# Compression Fittings And Gas



## yoey (27/2/09)

For anyone with some knowledge of plumbing...

Is it ok to use the brass compression fittings from bunnings (those with the nylon olive) in plumbing used for gas?

The fact that there are different types of plumbers tape for water and gas got me wondering and I just wanted to check.
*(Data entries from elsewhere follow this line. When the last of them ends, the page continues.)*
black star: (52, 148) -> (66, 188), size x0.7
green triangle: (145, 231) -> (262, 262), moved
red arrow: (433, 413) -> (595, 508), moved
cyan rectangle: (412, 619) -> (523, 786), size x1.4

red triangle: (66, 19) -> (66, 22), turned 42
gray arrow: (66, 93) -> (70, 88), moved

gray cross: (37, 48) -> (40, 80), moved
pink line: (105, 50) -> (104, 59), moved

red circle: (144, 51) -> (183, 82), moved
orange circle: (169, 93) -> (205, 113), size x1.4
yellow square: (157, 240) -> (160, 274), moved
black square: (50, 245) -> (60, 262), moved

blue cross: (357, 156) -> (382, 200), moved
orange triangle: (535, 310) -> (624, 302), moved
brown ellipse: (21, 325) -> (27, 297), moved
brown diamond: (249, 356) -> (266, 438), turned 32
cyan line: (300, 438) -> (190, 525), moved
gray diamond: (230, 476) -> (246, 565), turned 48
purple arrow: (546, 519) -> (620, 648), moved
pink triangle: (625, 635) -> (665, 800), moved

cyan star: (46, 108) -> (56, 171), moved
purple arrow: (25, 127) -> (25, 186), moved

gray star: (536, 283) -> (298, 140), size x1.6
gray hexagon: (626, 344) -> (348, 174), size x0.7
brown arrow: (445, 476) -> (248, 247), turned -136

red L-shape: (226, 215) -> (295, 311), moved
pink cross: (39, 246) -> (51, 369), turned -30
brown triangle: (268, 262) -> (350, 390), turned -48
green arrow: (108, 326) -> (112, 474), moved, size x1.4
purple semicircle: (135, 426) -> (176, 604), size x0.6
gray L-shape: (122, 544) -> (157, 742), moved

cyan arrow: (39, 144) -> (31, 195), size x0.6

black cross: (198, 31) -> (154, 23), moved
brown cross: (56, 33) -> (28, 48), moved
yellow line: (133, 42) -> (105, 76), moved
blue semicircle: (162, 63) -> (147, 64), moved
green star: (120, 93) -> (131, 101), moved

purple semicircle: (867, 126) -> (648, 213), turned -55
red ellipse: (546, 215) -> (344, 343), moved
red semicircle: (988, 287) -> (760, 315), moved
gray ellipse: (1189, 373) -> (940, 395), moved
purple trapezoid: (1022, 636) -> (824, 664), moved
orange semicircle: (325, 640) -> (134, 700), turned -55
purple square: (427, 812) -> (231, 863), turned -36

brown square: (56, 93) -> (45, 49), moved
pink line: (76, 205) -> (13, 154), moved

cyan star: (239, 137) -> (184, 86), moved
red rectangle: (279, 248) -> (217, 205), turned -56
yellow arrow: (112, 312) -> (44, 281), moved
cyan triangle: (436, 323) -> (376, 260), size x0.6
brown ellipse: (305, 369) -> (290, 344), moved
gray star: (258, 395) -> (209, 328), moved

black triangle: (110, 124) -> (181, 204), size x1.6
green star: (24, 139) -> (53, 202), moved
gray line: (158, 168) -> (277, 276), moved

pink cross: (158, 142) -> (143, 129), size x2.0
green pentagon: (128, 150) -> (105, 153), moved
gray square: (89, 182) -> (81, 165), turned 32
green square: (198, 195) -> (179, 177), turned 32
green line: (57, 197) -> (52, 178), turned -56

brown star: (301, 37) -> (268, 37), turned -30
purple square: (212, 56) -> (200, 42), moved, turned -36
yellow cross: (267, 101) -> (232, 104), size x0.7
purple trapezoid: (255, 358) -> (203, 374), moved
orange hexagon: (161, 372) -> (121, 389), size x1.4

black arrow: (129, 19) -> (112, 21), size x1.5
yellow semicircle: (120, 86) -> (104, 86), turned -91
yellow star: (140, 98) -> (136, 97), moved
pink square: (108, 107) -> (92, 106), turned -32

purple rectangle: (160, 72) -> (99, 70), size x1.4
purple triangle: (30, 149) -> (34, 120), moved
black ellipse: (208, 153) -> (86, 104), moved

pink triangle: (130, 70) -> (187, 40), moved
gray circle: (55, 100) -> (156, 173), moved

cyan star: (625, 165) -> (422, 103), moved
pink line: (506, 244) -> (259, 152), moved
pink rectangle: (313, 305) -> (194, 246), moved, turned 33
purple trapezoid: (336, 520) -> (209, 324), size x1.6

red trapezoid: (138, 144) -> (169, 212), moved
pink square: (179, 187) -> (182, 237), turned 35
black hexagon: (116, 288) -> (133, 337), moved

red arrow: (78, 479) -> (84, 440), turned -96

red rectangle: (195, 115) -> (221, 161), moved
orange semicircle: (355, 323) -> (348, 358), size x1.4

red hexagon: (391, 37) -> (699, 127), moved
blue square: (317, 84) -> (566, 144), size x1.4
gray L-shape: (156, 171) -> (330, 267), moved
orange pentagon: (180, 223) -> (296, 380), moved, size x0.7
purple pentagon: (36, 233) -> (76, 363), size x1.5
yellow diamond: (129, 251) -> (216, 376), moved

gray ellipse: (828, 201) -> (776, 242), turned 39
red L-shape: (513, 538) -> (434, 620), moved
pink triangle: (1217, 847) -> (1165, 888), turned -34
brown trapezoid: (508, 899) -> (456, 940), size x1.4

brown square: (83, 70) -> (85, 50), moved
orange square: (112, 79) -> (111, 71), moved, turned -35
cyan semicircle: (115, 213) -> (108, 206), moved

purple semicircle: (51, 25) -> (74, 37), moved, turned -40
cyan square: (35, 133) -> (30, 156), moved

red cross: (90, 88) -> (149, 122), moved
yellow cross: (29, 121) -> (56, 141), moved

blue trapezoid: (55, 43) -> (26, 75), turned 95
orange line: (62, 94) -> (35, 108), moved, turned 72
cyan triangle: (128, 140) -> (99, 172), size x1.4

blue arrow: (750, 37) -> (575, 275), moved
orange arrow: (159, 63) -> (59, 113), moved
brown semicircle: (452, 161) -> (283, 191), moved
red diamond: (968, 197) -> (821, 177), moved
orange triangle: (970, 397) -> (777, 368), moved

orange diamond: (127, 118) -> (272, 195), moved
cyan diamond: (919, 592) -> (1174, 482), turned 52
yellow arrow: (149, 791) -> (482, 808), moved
Any advice greatly appreciated!


----------



## SpillsMostOfIt (27/2/09)

The plumbers that did all the gas plumbing in my brewery used standard copper/brass fittings where appropriate, but used some potions, one of which they called 'snot'. I got them to do it because I am less comfortable with a gas leak of my own creation than I am with a water leak of similar origin...


----------



## lobo (27/2/09)

yoey said:


> For anyone with some knowledge of plumbing...
> 
> Is it ok to use the brass compression fittings from bunnings (those with the nylon olive) in plumbing used for gas?
> 
> ...




definatley not, the only compression fittings to be ued for gas are copper to brass, or brass to brass fittings. flared type or barrell union type. i wouldnt recommend doing your own gas work at all. it is a highly regulated part of the plumbing industry and you really need to know what you are doing. stuff up your water plumbing and you get wet, stuff up your gas plumbing and people could get burnt/die.

cheers,

Lobo


----------